Vom Nutzen und Schaden großer Monitore

Vor kurzem habe ich in zwei verschiedenen Blogs zwei Beiträge gelesen, in denen jeweils große LCD-Monitore erwähnt werden. Der eine Beitrag sprach sich dafür aus, in diese Monitore zu investieren, während der andere sie bedenklich findet. Dieser scheinbare Widerspruch löst sich auf, wenn man sich beide Beträge ansieht.

Der erste Beitrag beschäftigt sich mit der Frage, wie Programmierer motiviert werden.
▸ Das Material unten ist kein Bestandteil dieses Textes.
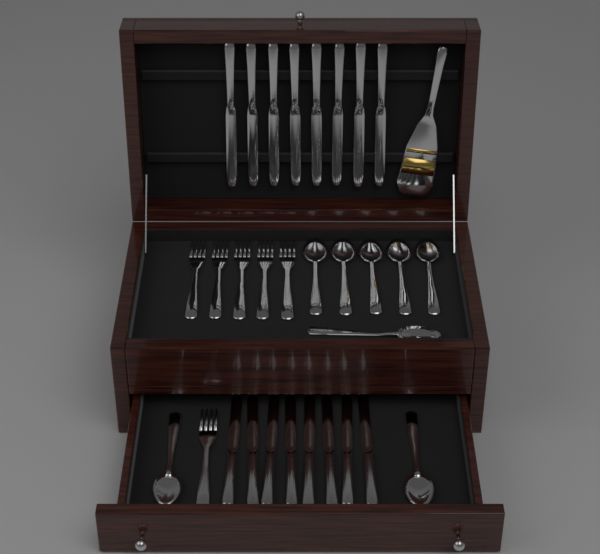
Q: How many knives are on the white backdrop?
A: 16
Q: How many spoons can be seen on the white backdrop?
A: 8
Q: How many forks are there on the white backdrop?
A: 6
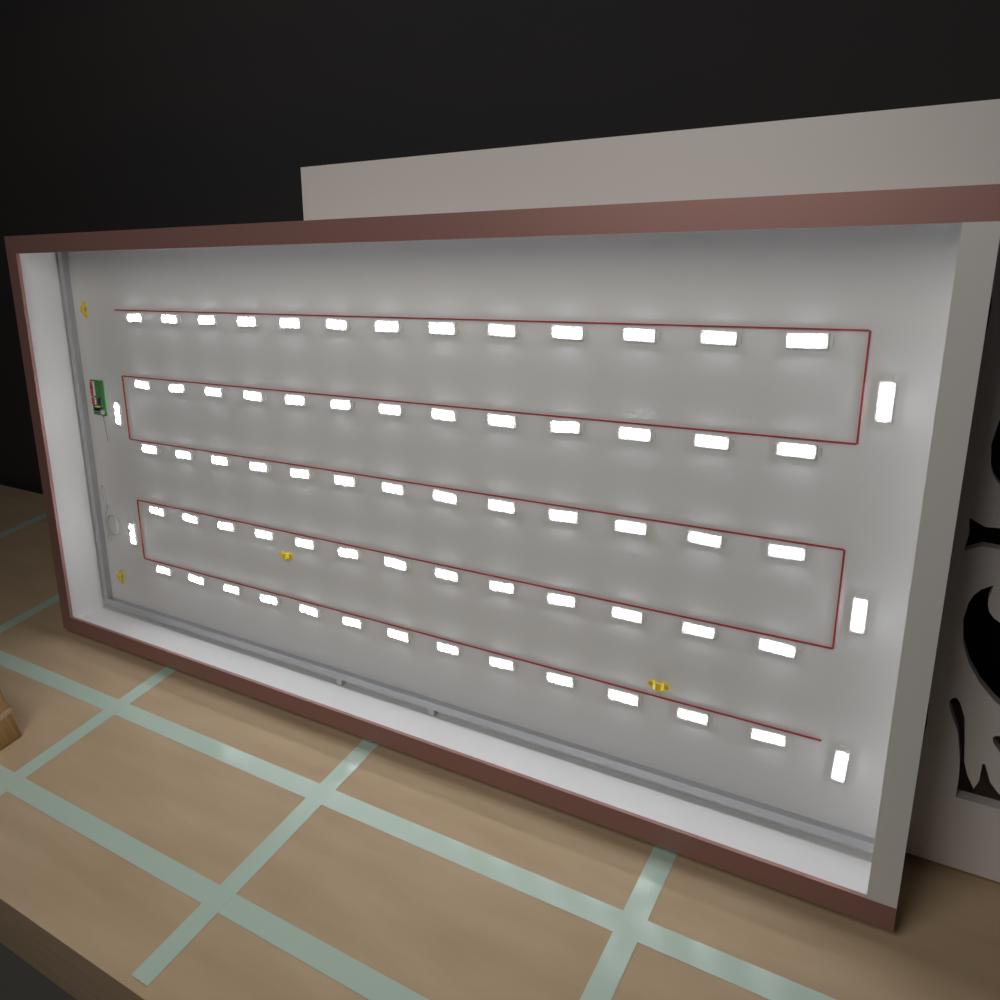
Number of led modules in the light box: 70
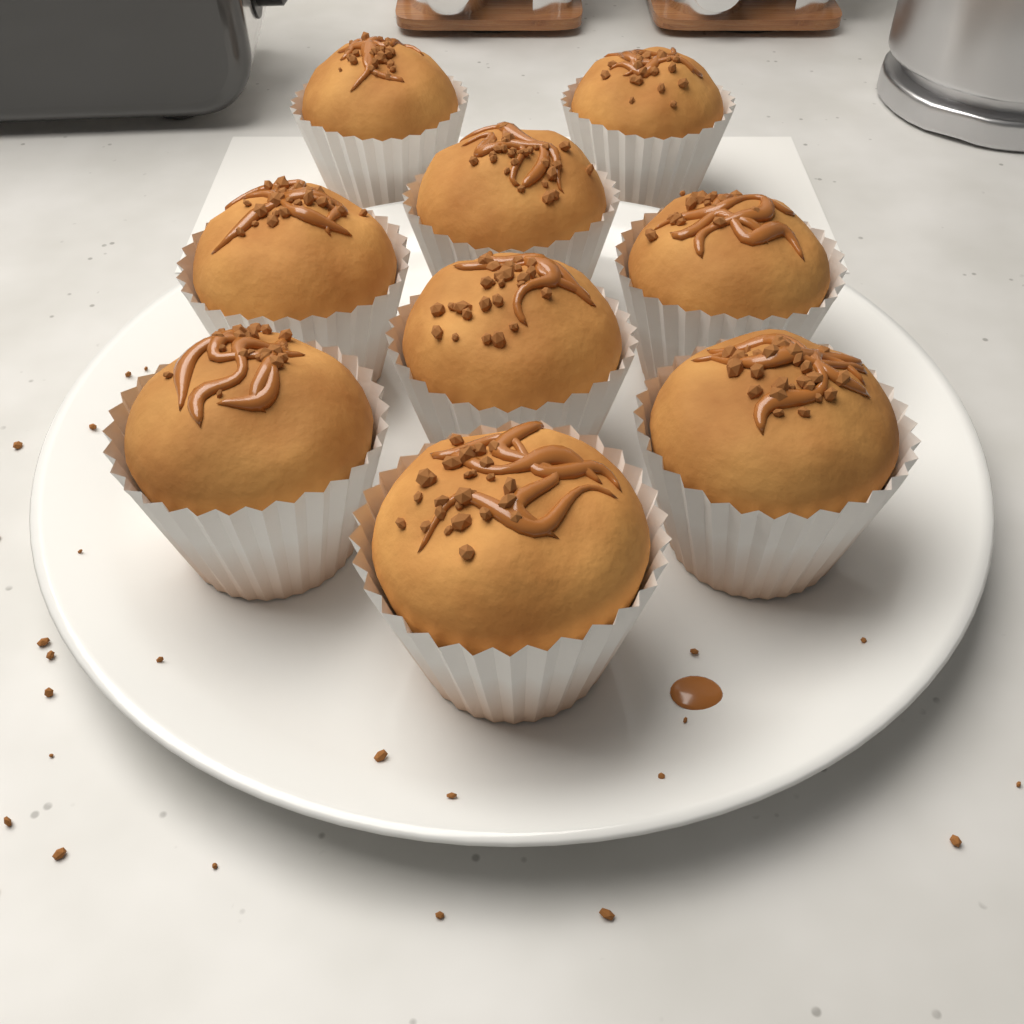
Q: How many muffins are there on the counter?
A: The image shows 9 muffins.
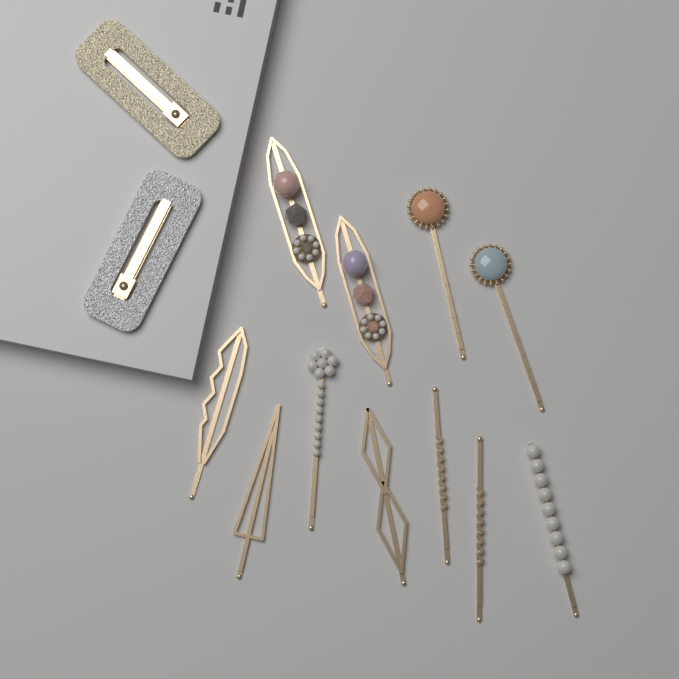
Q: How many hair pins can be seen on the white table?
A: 11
Die Antwort des Verfassers läuft darauf hinaus, daß Programmierer interessante Aufgaben gegeben werden (d.h. bei denen sie ein Problem lösen müssen) und demotivierende Sachen wie Mikromanagement oder Besprechungen vermieden werden sollten. Damit wird den Programmierern ermöglicht, was W. Edwards Deming als „pride of workmanship“ bezeichnete. Dazu gehört auch eine gute Ausstattung des Arbeitsplatzes, weshalb der Verfasser die Empfehlung aussprach, £400, welche im Entwicklungsbudget übrig geblieben sind, lieber für einen 24-Zoll-Bildschirm als für einen Bonus an den Programmierer auszugeben (was allerdings nicht bedeuten soll, daß das Einkommen für einen Programmierer völlig unwichtig ist). Allerdings besteht die Gefahr, daß das Geld gar nicht erst investiert wird, wenn die Pflicht zur unbedingten Gewinnmaximierung besteht und sowohl Investitionen als auch Verschwendung als Kosten eingestuft werden, wobei letzteres durch ersteres gesenkt werden kann. Diese Tendenz verschlimmert sich, wenn die Gewinnmaximierung jeweils für das nächste Quartal verlangt wird.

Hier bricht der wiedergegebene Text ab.